begin Provided text

# '05 Chevy 2500hd Daily Driver



## Hank Chinaski (May 8, 2011)

starting this due to interest shown in other threads.

This is my 2005 Chevy 2500HD LS Crew Cab 4x4, 6.0 gas, auto, leer topper

I modify pretty much everything I've got, and everything I've got is usually an ongoing project and this truck is no different.

I've added a wheatly tune (pcm tune), AEM CAI, Dual turbo style mufflers (6.0 had dual 3" pipes from the exhaust manifolds to the single muffler), currently rides 285/75/16 all terrains, have 315/75/16's MT's on order now.
Installed a 7" LCD w/night vision backup camera and two additional inputs

The cargo rack started as a KargoMaster for a high profile truck topper, and I cut/lowered it 3", and sleeved/narrowed it 2" to be able to use the mounts for climbing steps, and added heavy gauge expanded metal to the top along with 1" square tube reinforcements. The mount plates are incorporated into 2x3" angle that lines and strengthens the bed rails. I've worked from the top, and wouldn't hesitate to toss 800-1000lbs up there if I needed to do so.
Future plans for the rack include 2 flood lights per side and rear, and lay down light bar for the front that works via linear actuator to stand up, and will have 2 hella 100w, and 2 #### Cepek super offroaders 235w each. I'll have over 1000w of light facing forward when complete.

Front Bumper: 
The main outside skin is made from a blank of a school bus bumper, all 3/16" thick, the bars are 1.5" DOM tubing, and this truck has 4 frame horns on the front and all are tied into the bumper sub frame (I built too) using 1/4" wall 1.5" square tube that's fully welded side by side (making 1/2" steel in the center figure 8, and the bumper sub frame holds the winch and mounts the outer skin, and incorporates the front receiver hitch.
It currently holds a Harbor Freight 10k winch that was cheap and works GREAT along with two Hella 55w lights splayed at 20* for a wide working pattern.

end Provided text
begin Material supplied

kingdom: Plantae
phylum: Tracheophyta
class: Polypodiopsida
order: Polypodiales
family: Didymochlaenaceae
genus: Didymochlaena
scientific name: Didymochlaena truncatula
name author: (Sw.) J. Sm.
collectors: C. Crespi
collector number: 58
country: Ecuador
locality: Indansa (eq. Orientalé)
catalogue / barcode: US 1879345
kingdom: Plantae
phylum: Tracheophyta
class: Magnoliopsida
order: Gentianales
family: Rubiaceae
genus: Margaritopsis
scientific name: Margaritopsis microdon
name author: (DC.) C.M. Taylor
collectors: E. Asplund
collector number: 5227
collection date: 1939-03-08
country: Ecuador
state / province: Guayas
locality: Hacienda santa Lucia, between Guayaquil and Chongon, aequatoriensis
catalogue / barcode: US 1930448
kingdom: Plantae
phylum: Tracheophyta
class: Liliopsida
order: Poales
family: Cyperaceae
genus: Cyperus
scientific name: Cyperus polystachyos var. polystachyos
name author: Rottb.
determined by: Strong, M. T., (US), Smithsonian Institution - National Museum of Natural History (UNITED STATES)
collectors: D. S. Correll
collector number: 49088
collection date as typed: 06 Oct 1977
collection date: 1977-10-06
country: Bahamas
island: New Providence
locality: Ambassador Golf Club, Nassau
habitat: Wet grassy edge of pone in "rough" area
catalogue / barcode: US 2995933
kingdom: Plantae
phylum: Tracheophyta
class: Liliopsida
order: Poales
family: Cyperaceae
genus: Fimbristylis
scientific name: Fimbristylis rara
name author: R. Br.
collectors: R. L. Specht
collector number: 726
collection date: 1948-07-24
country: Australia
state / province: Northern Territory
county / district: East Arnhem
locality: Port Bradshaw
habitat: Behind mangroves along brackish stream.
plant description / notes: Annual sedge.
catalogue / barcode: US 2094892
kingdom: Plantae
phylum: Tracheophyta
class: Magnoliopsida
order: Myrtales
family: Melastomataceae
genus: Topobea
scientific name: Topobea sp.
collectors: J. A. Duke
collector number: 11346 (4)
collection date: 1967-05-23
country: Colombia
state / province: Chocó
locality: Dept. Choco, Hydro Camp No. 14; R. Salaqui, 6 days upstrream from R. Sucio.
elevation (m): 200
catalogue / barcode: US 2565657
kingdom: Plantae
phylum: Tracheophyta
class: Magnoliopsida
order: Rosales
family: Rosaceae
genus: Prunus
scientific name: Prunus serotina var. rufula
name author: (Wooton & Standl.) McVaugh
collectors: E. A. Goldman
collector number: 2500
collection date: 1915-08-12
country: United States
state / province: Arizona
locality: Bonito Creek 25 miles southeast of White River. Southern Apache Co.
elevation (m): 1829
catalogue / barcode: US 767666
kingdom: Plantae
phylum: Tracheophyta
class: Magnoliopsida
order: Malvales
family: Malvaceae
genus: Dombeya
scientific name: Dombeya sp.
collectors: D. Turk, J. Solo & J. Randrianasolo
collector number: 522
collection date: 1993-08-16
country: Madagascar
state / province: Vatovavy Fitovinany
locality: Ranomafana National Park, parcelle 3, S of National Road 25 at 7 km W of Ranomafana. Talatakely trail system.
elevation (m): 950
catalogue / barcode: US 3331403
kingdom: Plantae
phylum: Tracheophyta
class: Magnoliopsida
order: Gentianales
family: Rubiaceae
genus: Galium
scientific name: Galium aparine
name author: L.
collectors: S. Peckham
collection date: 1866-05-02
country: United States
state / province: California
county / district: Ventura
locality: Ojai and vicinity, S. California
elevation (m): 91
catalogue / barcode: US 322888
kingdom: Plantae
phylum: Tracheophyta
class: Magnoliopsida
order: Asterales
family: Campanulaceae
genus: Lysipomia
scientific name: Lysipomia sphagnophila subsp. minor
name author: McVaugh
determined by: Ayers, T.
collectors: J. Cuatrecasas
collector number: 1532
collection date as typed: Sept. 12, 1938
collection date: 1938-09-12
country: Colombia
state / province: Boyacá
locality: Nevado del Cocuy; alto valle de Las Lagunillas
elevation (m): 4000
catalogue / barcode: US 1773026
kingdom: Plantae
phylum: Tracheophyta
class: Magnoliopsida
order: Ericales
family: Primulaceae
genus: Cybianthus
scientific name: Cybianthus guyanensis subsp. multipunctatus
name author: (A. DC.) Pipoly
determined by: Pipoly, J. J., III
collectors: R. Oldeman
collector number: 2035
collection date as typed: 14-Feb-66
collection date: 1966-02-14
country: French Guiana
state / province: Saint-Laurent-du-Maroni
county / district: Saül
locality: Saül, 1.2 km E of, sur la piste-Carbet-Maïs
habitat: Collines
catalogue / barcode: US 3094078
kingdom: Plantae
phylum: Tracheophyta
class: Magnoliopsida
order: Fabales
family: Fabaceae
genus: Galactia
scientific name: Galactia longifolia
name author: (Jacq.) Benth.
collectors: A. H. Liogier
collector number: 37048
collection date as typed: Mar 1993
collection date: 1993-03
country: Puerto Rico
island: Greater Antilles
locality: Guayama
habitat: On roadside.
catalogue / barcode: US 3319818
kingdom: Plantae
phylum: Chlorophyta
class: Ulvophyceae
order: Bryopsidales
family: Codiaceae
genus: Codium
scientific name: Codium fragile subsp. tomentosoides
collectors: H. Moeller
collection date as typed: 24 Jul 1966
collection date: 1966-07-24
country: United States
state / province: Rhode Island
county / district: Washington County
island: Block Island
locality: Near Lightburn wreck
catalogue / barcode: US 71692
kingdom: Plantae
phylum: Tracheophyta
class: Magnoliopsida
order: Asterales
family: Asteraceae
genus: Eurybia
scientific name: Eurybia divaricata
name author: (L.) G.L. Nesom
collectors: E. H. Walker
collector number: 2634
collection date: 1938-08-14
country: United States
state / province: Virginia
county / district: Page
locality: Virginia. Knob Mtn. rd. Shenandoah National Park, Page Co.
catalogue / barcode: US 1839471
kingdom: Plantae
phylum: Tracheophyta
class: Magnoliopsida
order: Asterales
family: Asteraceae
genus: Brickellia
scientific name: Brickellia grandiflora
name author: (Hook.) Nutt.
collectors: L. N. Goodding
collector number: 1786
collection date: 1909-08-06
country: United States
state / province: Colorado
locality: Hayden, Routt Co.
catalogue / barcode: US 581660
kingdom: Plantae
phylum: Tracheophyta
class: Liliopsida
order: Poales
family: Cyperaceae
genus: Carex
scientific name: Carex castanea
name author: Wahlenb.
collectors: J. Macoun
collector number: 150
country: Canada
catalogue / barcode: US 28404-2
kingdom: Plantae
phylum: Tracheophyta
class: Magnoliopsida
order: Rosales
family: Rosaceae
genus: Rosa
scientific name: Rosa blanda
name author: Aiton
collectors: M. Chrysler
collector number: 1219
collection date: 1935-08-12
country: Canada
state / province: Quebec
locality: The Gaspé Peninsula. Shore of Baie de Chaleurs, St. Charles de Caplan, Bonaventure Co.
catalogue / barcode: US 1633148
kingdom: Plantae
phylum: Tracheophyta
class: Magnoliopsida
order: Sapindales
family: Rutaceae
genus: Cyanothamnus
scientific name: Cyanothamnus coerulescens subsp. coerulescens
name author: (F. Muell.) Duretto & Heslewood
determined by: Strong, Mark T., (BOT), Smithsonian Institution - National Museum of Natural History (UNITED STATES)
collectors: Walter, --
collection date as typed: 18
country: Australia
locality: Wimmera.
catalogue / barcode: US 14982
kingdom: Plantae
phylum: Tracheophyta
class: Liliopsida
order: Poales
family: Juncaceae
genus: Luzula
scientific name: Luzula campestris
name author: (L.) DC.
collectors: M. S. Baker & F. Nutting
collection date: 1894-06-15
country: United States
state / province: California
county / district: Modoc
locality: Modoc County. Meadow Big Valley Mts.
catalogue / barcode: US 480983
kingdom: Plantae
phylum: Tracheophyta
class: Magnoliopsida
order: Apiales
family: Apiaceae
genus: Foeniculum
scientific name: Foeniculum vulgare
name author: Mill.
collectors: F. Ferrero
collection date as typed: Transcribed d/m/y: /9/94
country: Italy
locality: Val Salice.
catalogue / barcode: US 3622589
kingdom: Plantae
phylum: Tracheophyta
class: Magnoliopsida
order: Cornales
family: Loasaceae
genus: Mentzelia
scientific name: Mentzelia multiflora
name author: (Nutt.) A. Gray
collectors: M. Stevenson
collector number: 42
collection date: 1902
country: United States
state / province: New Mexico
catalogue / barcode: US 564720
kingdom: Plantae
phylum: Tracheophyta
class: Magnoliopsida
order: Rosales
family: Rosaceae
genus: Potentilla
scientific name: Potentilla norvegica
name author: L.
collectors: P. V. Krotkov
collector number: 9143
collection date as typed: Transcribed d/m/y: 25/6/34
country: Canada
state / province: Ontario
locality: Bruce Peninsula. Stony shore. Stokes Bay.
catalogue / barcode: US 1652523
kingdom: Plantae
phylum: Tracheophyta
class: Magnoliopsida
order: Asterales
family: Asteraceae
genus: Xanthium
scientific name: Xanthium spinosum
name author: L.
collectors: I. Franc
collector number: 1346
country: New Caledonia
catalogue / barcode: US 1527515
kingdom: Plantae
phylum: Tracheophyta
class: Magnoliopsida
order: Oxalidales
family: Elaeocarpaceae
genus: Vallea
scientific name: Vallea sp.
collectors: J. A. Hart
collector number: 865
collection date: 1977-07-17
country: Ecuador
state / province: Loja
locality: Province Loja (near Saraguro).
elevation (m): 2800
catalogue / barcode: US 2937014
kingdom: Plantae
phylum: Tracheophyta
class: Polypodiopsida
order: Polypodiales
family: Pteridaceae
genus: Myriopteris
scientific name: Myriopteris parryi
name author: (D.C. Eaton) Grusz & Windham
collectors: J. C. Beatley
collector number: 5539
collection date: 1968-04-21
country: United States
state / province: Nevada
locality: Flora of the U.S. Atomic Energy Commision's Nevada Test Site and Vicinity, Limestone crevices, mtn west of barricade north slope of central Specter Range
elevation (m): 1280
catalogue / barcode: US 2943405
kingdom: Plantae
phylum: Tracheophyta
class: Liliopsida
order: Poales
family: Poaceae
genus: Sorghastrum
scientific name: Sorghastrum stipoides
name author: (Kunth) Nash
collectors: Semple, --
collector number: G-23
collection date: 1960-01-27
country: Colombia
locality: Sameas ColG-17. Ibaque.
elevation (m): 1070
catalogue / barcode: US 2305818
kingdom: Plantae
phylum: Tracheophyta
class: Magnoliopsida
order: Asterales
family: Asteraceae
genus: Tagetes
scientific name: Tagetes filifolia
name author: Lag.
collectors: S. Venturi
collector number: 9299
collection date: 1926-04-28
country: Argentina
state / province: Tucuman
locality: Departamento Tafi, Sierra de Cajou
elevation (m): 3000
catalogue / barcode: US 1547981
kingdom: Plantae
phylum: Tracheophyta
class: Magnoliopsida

end Material supplied

Please reproduce the forum post about the 2005 Chevy 2500HD above in full, with every word and mark unchanged.

# '05 Chevy 2500hd Daily Driver



## Hank Chinaski (May 8, 2011)

starting this due to interest shown in other threads.

This is my 2005 Chevy 2500HD LS Crew Cab 4x4, 6.0 gas, auto, leer topper

I modify pretty much everything I've got, and everything I've got is usually an ongoing project and this truck is no different.

I've added a wheatly tune (pcm tune), AEM CAI, Dual turbo style mufflers (6.0 had dual 3" pipes from the exhaust manifolds to the single muffler), currently rides 285/75/16 all terrains, have 315/75/16's MT's on order now.
Installed a 7" LCD w/night vision backup camera and two additional inputs

The cargo rack started as a KargoMaster for a high profile truck topper, and I cut/lowered it 3", and sleeved/narrowed it 2" to be able to use the mounts for climbing steps, and added heavy gauge expanded metal to the top along with 1" square tube reinforcements. The mount plates are incorporated into 2x3" angle that lines and strengthens the bed rails. I've worked from the top, and wouldn't hesitate to toss 800-1000lbs up there if I needed to do so.
Future plans for the rack include 2 flood lights per side and rear, and lay down light bar for the front that works via linear actuator to stand up, and will have 2 hella 100w, and 2 #### Cepek super offroaders 235w each. I'll have over 1000w of light facing forward when complete.

Front Bumper: 
The main outside skin is made from a blank of a school bus bumper, all 3/16" thick, the bars are 1.5" DOM tubing, and this truck has 4 frame horns on the front and all are tied into the bumper sub frame (I built too) using 1/4" wall 1.5" square tube that's fully welded side by side (making 1/2" steel in the center figure 8, and the bumper sub frame holds the winch and mounts the outer skin, and incorporates the front receiver hitch.
It currently holds a Harbor Freight 10k winch that was cheap and works GREAT along with two Hella 55w lights splayed at 20* for a wide working pattern.